SUSTAINABLE ART, IMPACTFUL COMMUNITY.


Whether they were cyborgs from the future (such as The Terminator series) or android replicas meant to serve as human replacements (such as Astro Boy), the infamous question has always been whether artificial intelligence was intelligent enough to save humans, serve or replace them. Countless science fiction pieces have touched on this subject and yet have no answers for creative bounds. After all, is art and spirituality not what separates man from animal, man from machine?

In recent years, artificial intelligence (otherwise known as AI) has rapidly improved in traditional domains of art, which complicates our understanding of creativity and aesthetics.

DALL-E was originally made as a simplistic text-to-image model in 2021, with DALL-E 2 released in April 2022. DALL-E 2 is an AI image-generating machine released in early November this year that has gained tremendous popularity among artists and non-artists. It makes realistic images from descriptions in a text box or essentially from its captions. The visuals are named from their captions.

This AI echoes the United Nations Sustainable Development Goal for Sustainable Cities and Communities because technological advances evolve as our “limbs,” and they celebrate a cultural heritage that should be preserved in the digital medium as well.

According to OpenAI, its features include adding and removing elements, taking shadows, reflections and textures into consideration, and creating stylistic variations of an image or painting based on the original. Their interactive how-to video demonstrates how the software uses the process of “diffusion”: they start by taking a pattern of random dots and gradually altering the pattern to make an image by picking up certain aspects of the image.

Some of the safety mitigations the creators have taken into consideration are that the software has learned to identify violent, hateful and adult images and cannot generate them. Nor can users generate photorealistic visuals of real peoples’ faces. The moderating team reviewing the software consist of both human and automated systems to study the AI’s capabilities and limitations.

Since the AI takes images from all over the Internet, we cannot name it an artist without giving due credit to the various types of visuals, whether artistic or journalistic or otherwise. In his paper, media and philosophy professor Mark Coeckelbergh says that AI-generated images are associated with the concept of “art,” but fulfill both objective and subjective criteria.

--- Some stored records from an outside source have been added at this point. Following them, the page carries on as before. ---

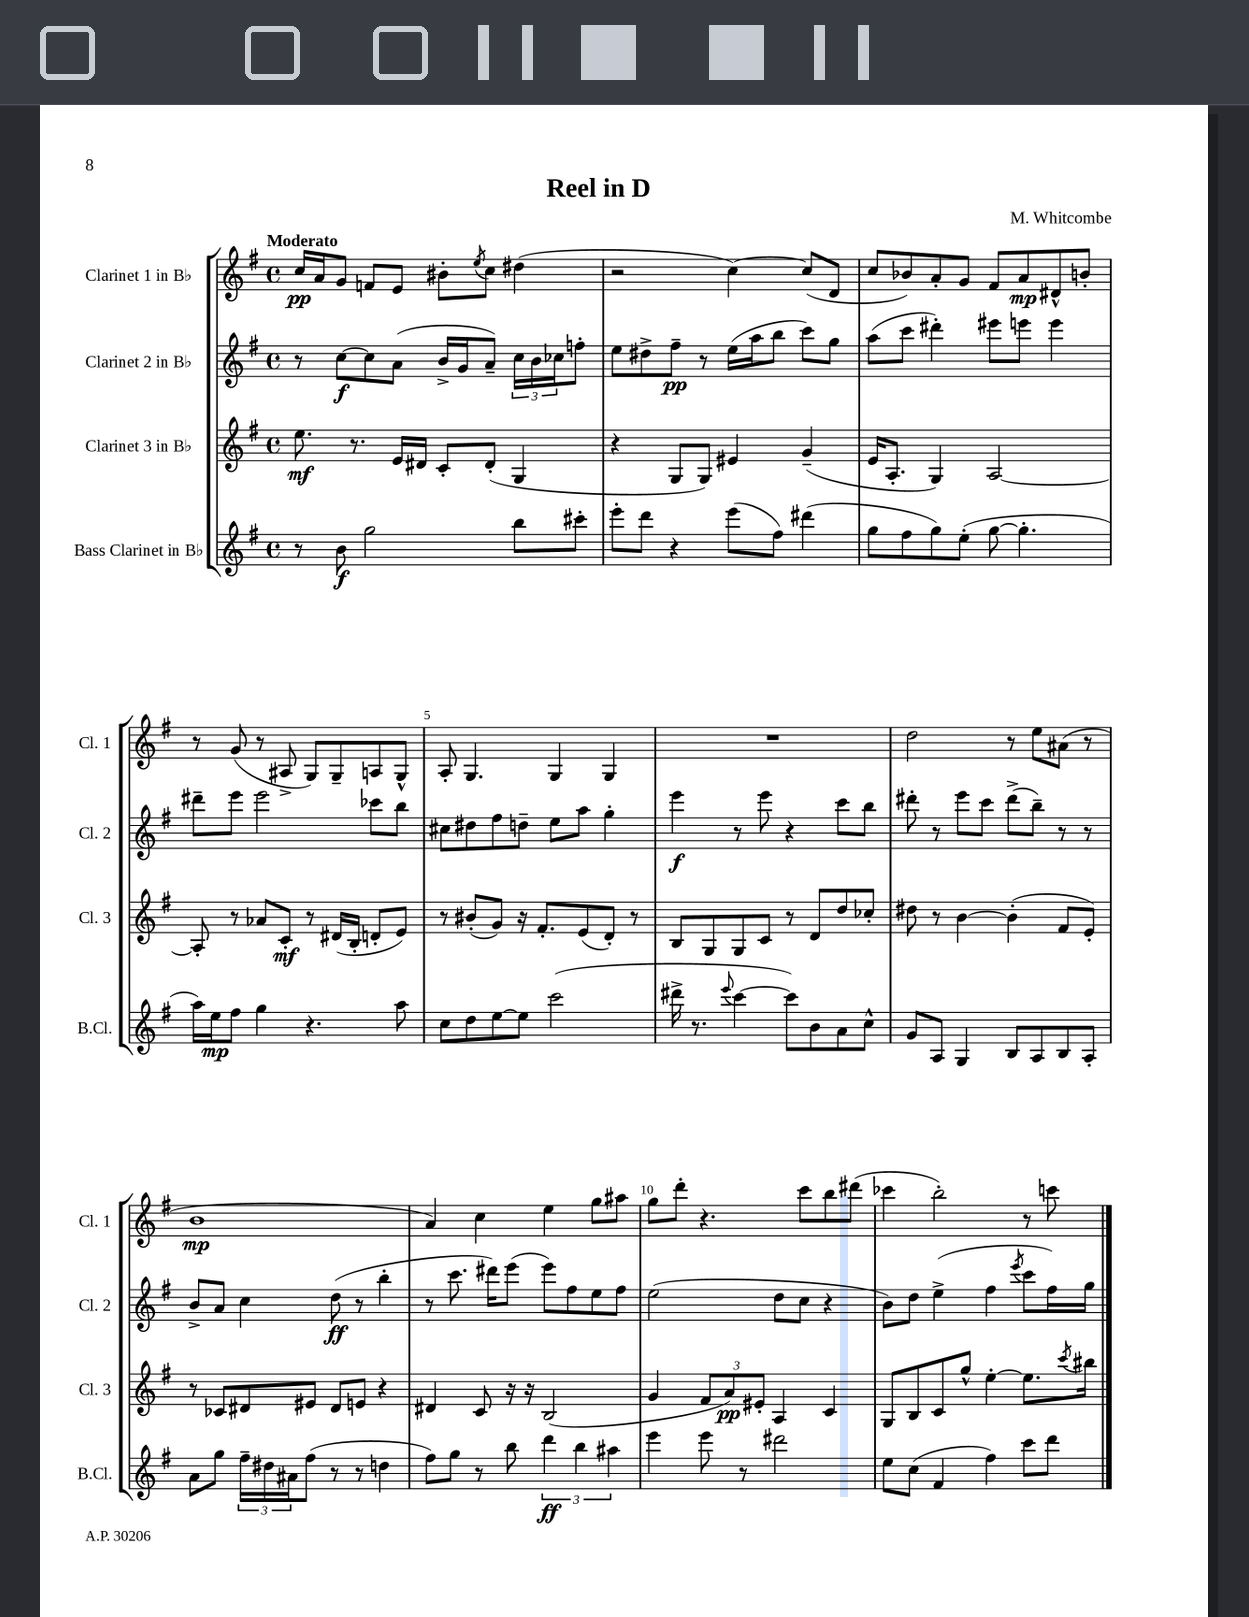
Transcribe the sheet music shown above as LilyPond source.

\header { title = "Reel in D" composer = "M. Whitcombe" }
<<
\new StaffGroup <<
\new Staff = "s0" \with { instrumentName = "Clarinet 1 in Bb" shortInstrumentName = "Cl. 1" } {
    \clef treble \key g \major \defaultTimeSignature \time 4/4 \tempo "Moderato"
    c''16\pp a'16 g'8 f'8 e'8 bis'8-. \acciaccatura { e''8 } c''8 dis''4( |
    r2 c''4~) c''8( d'8 |
    c''8 bes'8) a'8-. g'8 fis'8 a'8\mp dis'8-^ b'8-. |
    r8 g'8( r8 ais8-> g8) g8-- a8 g8-^ |
    a8-. g4. g4 g4 |
    R1 |
    d''2 r8 e''8 ais'8( r8 |
    b'1\mp |
    a'4) c''4 e''4 g''8 ais''8 |
    g''8 d'''8-. r4. c'''8 b''8 dis'''8( |
    ces'''4 b''2-.) r8 c'''8 \bar "|." |
}
\new Staff = "s1" \with { instrumentName = "Clarinet 2 in Bb" shortInstrumentName = "Cl. 2" } {
    \clef treble \key g \major \defaultTimeSignature \time 4/4
    r8 c''8~\f c''8 a'8( b'16-> g'16 a'8--) \tuplet 3/2 { c''16 b'16 ces''16 } f''8-. |
    e''8 dis''8-> fis''8--\pp r8 e''16( a''16 b''8 c'''8) g''8 |
    a''8( c'''8 dis'''4-.) eis'''8 e'''8 e'''4 |
    dis'''8-- e'''8 e'''2 ces'''8 b''8 |
    cis''8 dis''8 fis''8 d''8-- e''8 a''8 g''4-. |
    e'''4\f r8 e'''8 r4 c'''8 b''8 |
    dis'''8-. r8 e'''8 c'''8 dis'''8->( b''8--) r8 r8 |
    b'8-> a'8 c''4 d''8\ff( r8 b''4-. |
    r8 c'''8. dis'''16) e'''8( e'''8) fis''8 e''8 fis''8 |
    e''2( d''8 c''8 r4 |
    b'8) d''8 e''4->( fis''4 \acciaccatura { e'''8 } c'''8 fis''16) g''16 \bar "|." |
}
\new Staff = "s2" \with { instrumentName = "Clarinet 3 in Bb" shortInstrumentName = "Cl. 3" } {
    \clef treble \key g \major \defaultTimeSignature \time 4/4
    e''8.\mf r8. e'16 dis'16 c'8-. dis'8-.( g4 |
    r4 g8 g8) eis'4 g'4--( |
    e'16 a8.-. g4) a2~ |
    a8-. r8 aes'8 c'8-.\mf r8 dis'16( b16-. d'8-. e'8) |
    r8 bis'8-.( g'8) r16 fis'8.-. e'8( d'8-.) r8 |
    b8 g8 g8 c'8 r8 d'8 d''8 ces''8-. |
    dis''8 r8 b'4~ b'4-.( fis'8 e'8-.) |
    r8 ces'8 dis'8 eis'8 dis'8 e'8 r4 |
    dis'4 c'8 r16 r16 b2( |
    g'4 \tuplet 3/2 { fis'8 a'8\pp) eis'8-. } a4 c'4 |
    g8 b8 c'8 g''8-^ e''4~-. e''8. \acciaccatura { c'''8 } bis''16 \bar "|." |
}
\new Staff = "s3" \with { instrumentName = "Bass Clarinet in Bb" shortInstrumentName = "B.Cl." } {
    \clef treble \key g \major \defaultTimeSignature \time 4/4
    r8 b'8\f g''2 b''8 cis'''8-. |
    e'''8-. d'''8 r4 e'''8( fis''8) dis'''4( |
    g''8 fis''8 g''8) e''8-.( g''8~ g''4.-. |
    a''16) e''16\mp fis''8 g''4 r4. a''8 |
    c''8 d''8 e''8~ e''8 c'''2( |
    dis'''16-> r8. \appoggiatura { e'''8 } c'''4~ c'''8) b'8 a'8 c''8-^ |
    g'8 a8 g4 b8 a8 b8 a8-. |
    a'8 g''8 \tuplet 3/2 { fis''16-- dis''16 ais'16 } fis''8( r8 r8 d''4 |
    fis''8) g''8 r8 b''8 \tuplet 3/2 { d'''4\ff b''4 ais''4 } |
    e'''4 e'''8 r8 dis'''2 |
    e''8 c''8( fis'4 fis''4) c'''8 d'''8 \bar "|." |
}
>>
>>
\layout { \context { \Score \override BarNumber.break-visibility = ##(#f #t #t) barNumberVisibility = #(every-nth-bar-number-visible 5) } }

The objective criteria lays out the foundation of rules, or simple tasks by algorithm, for the AI. The AI can draw on patterns and connect the dots to generate an image that follows the objective criteria to make an image. The subjective criteria asks whether or not this image can be deemed “art”—as seen by human eyes.

An image generated from the selected text: "teddy bears shop for groceries" in the style of the Japanese ukiyo-e art. Image courtesy of OpenAI DALL-E 2.

However, the subjective criteria are inherently flawed; they are biased to the beholder, and the process of diffusion and scraping for images from the World Wide Web crosses into problematic territory. While some AI systems show a bias to eurocentric standards of beauty, others may reinforce sexist and racist stereotypes taken from Internet images.

When laid bare, each fiber of the AI’s produced images have come from somewhere out there. Although the end result may be new and striking, the debate is whether or not it can be considered “authentic,” a trait highly prized by human artists. In our attempts to create an intelligent system higher than our own, our biases corrupt the objective nature of the machine.

In his paper, Coeckelbergh describes how the AI-produced images may be considered art, but still relies on human evaluation on its creativity: “...When you create, there is something you express. This ‘something’ is something from yourself, something inner, like an emotion or your authentic self. Moreover, there is an origin, and a work of art is original if it is connected to that origin.”

This “something” forces us to face the deep questions on defining creativity and authenticity head-on, but art is horrific—invoking beauty and awe in striking ways—and is a shared experience between the maker and the beholder. In a TEDx Talk, American art and media philosopher Denis Dutton shines a Darwinian lens on the experience of beauty, saying that “beauty is an adaptive effect, which we extend and intensify in the creation and enjoyment of works of art and entertainment.”

But if beauty, a subjective trait that humans use to evaluate art and other creative spheres, is in the eye of the beholder, it originates in the viewer’s conditioned worldview and experiences.

The use of image-making artificial intelligence softwares shows that they are not free from human bias or beauty standards and may reinforce certain stereotypes.

Therefore, DALL-E 2 is one of the prototypes that make image-generation accessible to its users, but the very existence of such a software forces us to confront the indispensable question of the borders of authenticity and creativity and explore the purpose of art-making AI, while we simultaneously explore the course of our humanity.